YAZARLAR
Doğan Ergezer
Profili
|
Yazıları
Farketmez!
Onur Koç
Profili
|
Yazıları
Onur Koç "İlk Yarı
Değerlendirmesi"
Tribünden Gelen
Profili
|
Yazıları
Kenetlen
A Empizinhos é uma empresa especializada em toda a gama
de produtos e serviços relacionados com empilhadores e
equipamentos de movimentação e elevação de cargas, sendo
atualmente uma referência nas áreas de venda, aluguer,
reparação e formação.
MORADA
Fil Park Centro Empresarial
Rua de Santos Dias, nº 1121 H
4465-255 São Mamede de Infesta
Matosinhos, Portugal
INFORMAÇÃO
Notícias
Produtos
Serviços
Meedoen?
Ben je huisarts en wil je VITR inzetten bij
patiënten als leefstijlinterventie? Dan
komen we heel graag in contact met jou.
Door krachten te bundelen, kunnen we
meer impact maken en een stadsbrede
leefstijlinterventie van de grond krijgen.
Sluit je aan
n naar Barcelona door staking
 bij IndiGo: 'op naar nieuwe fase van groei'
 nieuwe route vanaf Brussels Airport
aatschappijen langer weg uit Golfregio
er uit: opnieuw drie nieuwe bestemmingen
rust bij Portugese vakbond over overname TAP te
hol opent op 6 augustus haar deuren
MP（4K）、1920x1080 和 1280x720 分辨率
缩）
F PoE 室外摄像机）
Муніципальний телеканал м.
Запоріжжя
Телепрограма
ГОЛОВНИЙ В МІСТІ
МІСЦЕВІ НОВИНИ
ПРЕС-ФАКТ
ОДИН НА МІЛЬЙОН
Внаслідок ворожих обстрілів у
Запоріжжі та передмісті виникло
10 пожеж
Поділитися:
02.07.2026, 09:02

= = =

### Prompt
Turn the text lines of all the rows above into a JSON list of strings, with one string per line and no blank lines.

### Final answer
[
  "YAZARLAR",
  "Doğan Ergezer",
  "Profili",
  "|",
  "Yazıları",
  "Farketmez!",
  "Onur Koç",
  "Profili",
  "|",
  "Yazıları",
  "Onur Koç \"İlk Yarı",
  "Değerlendirmesi\"",
  "Tribünden Gelen",
  "Profili",
  "|",
  "Yazıları",
  "Kenetlen",
  "A Empizinhos é uma empresa especializada em toda a gama",
  "de produtos e serviços relacionados com empilhadores e",
  "equipamentos de movimentação e elevação de cargas, sendo",
  "atualmente uma referência nas áreas de venda, aluguer,",
  "reparação e formação.",
  "MORADA",
  "Fil Park Centro Empresarial",
  "Rua de Santos Dias, nº 1121 H",
  "4465-255 São Mamede de Infesta",
  "Matosinhos, Portugal",
  "INFORMAÇÃO",
  "Notícias",
  "Produtos",
  "Serviços",
  "Meedoen?",
  "Ben je huisarts en wil je VITR inzetten bij",
  "patiënten als leefstijlinterventie? Dan",
  "komen we heel graag in contact met jou.",
  "Door krachten te bundelen, kunnen we",
  "meer impact maken en een stadsbrede",
  "leefstijlinterventie van de grond krijgen.",
  "Sluit je aan",
  "n naar Barcelona door staking",
  " bij IndiGo: 'op naar nieuwe fase van groei'",
  " nieuwe route vanaf Brussels Airport",
  "aatschappijen langer weg uit Golfregio",
  "er uit: opnieuw drie nieuwe bestemmingen",
  "rust bij Portugese vakbond over overname TAP te",
  "hol opent op 6 augustus haar deuren",
  "MP（4K）、1920x1080 和 1280x720 分辨率",
  "缩）",
  "F PoE 室外摄像机）",
  "Муніципальний телеканал м.",
  "Запоріжжя",
  "Телепрограма",
  "ГОЛОВНИЙ В МІСТІ",
  "МІСЦЕВІ НОВИНИ",
  "ПРЕС-ФАКТ",
  "ОДИН НА МІЛЬЙОН",
  "Внаслідок ворожих обстрілів у",
  "Запоріжжі та передмісті виникло",
  "10 пожеж",
  "Поділитися:",
  "02.07.2026, 09:02"
]